Justin Tatch Moore (born 1974) is a set theorist and logician. He is a full professor in mathematics at Cornell University.

==Career==
Moore received his PhD in 2000 from the University of Toronto under the supervision of Stevo Todorcevic. He was an assistant professor in mathematics at Boise State University. In the fall of 2007, he joined the faculty at Cornell University.

==Research==
His primary research area is Ramsey theory of infinite sets. He is known for solutions to the basis problem for uncountable linear orders and to the L space problem from general topology and for his work in determining the consequences of relating the continuum to certain values of the aleph function. Moore, together with his PhD student Yash Lodha, produced the first torsion-free and finitely presented counterexample to the von Neumann-Day problem, originally described by mathematician John von Neumann in 1929. Lodha presented this solution at the London Mathematical Society's Geometric and Cohomological Group Theory symposium in August 2013.

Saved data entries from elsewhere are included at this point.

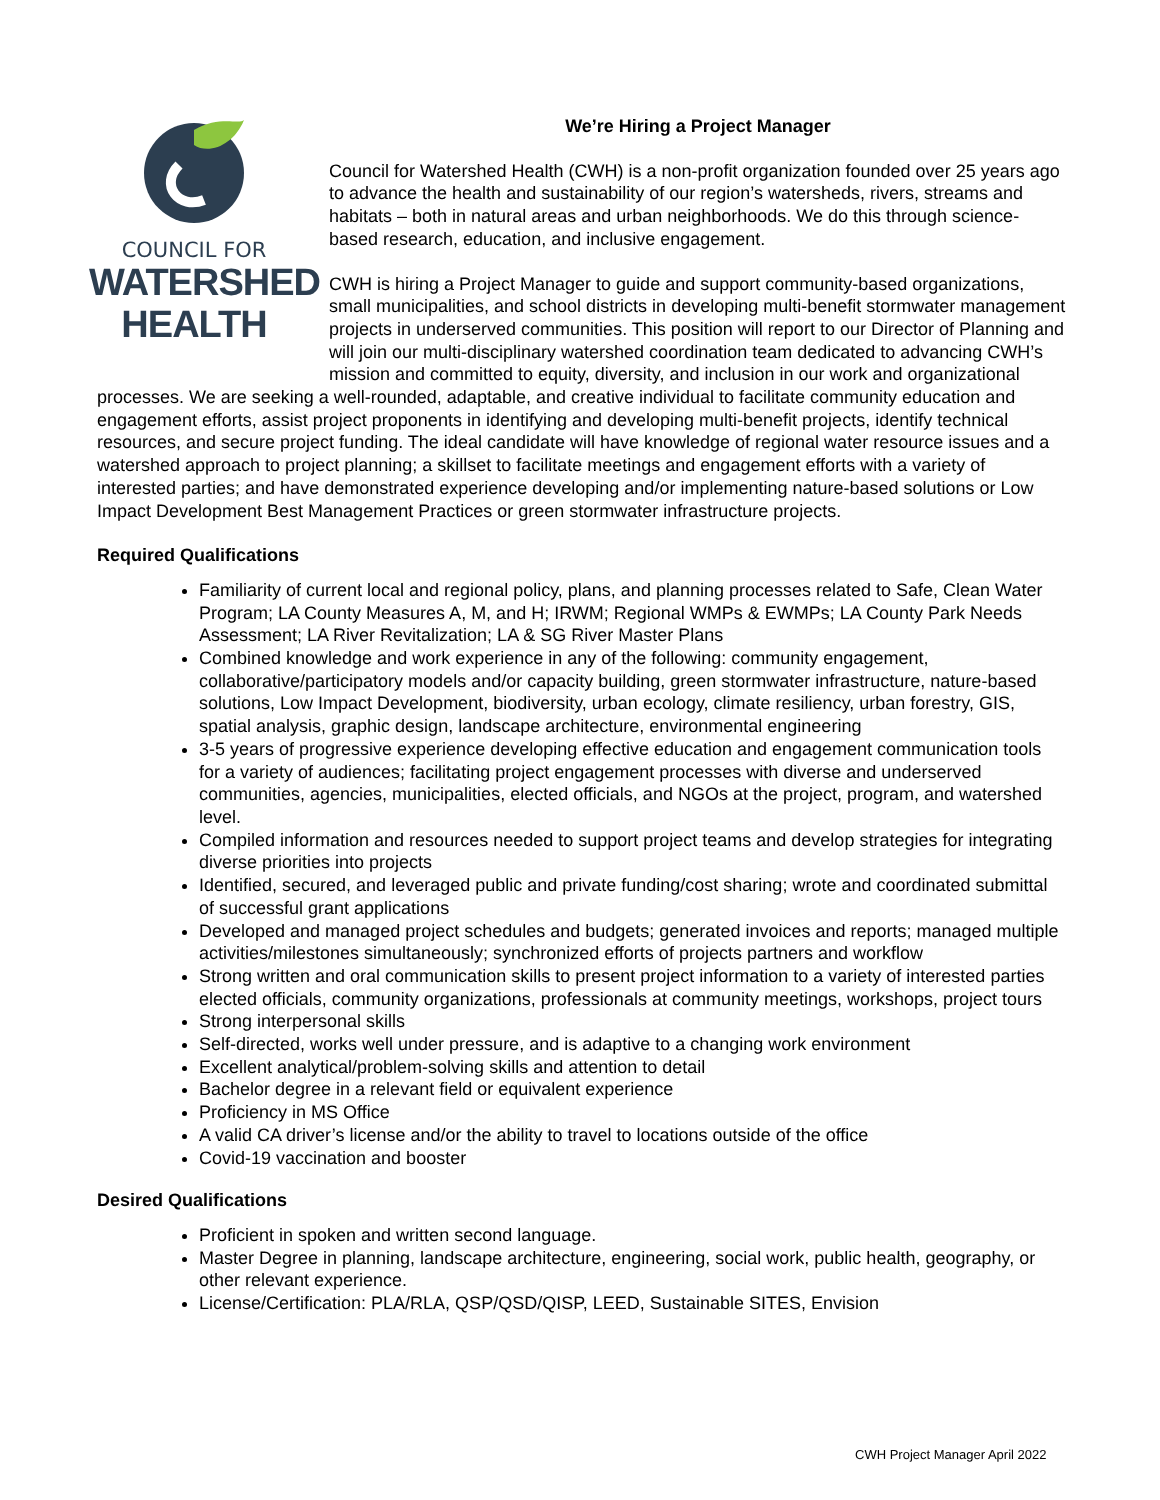COUNCIL FOR
WATERSHED
HEALTH
We’re Hiring a Project Manager
Council for Watershed Health (CWH) is a non-profit organization founded over 25 years ago to advance the health and sustainability of our region’s watersheds, rivers, streams and habitats – both in natural areas and urban neighborhoods. We do this through science-based research, education, and inclusive engagement.
CWH is hiring a Project Manager to guide and support community-based organizations, small municipalities, and school districts in developing multi-benefit stormwater management projects in underserved communities. This position will report to our Director of Planning and will join our multi-disciplinary watershed coordination team dedicated to advancing CWH’s mission and committed to equity, diversity, and inclusion in our work and organizational processes. We are seeking a well-rounded, adaptable, and creative individual to facilitate community education and engagement efforts, assist project proponents in identifying and developing multi-benefit projects, identify technical resources, and secure project funding. The ideal candidate will have knowledge of regional water resource issues and a watershed approach to project planning; a skillset to facilitate meetings and engagement efforts with a variety of interested parties; and have demonstrated experience developing and/or implementing nature-based solutions or Low Impact Development Best Management Practices or green stormwater infrastructure projects.
Required Qualifications
Familiarity of current local and regional policy, plans, and planning processes related to Safe, Clean Water Program; LA County Measures A, M, and H; IRWM; Regional WMPs & EWMPs; LA County Park Needs Assessment; LA River Revitalization; LA & SG River Master Plans
Combined knowledge and work experience in any of the following: community engagement, collaborative/participatory models and/or capacity building, green stormwater infrastructure, nature-based solutions, Low Impact Development, biodiversity, urban ecology, climate resiliency, urban forestry, GIS, spatial analysis, graphic design, landscape architecture, environmental engineering
3-5 years of progressive experience developing effective education and engagement communication tools for a variety of audiences; facilitating project engagement processes with diverse and underserved communities, agencies, municipalities, elected officials, and NGOs at the project, program, and watershed level.
Compiled information and resources needed to support project teams and develop strategies for integrating diverse priorities into projects
Identified, secured, and leveraged public and private funding/cost sharing; wrote and coordinated submittal of successful grant applications
Developed and managed project schedules and budgets; generated invoices and reports; managed multiple activities/milestones simultaneously; synchronized efforts of projects partners and workflow
Strong written and oral communication skills to present project information to a variety of interested parties elected officials, community organizations, professionals at community meetings, workshops, project tours
Strong interpersonal skills
Self-directed, works well under pressure, and is adaptive to a changing work environment
Excellent analytical/problem-solving skills and attention to detail
Bachelor degree in a relevant field or equivalent experience
Proficiency in MS Office
A valid CA driver’s license and/or the ability to travel to locations outside of the office
Covid-19 vaccination and booster
Desired Qualifications
Proficient in spoken and written second language.
Master Degree in planning, landscape architecture, engineering, social work, public health, geography, or other relevant experience.
License/Certification: PLA/RLA, QSP/QSD/QISP, LEED, Sustainable SITES, Envision
CWH Project Manager April 2022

==Awards, distinctions, and recognitions==
Moore won the "Young Scholar's Competition" award in 2006, in Vienna, Austria. The Competition was a part of the "Horizons of Truth" celebrating the Gödel Centenary 2006. He was an invited speaker at the ICM, Hyderabad 2010, Logic session, where he presented his solution to the problem of constructing an L-space. The L-space was constructed without assuming additional axioms and by combining Todorcevic's rho functions with number theory.

Moore is an editor for the Archive of Mathematical Logic where he handles papers in set theory. He was one of the organizers of the fall 2012 Thematic Program in Forcing and its Applications (Forcing Axioms and their Applications) at the Fields Institute.
In 2012, he was elected as a Fellow (Inaugural Class of Fellows) of the American Mathematical Society.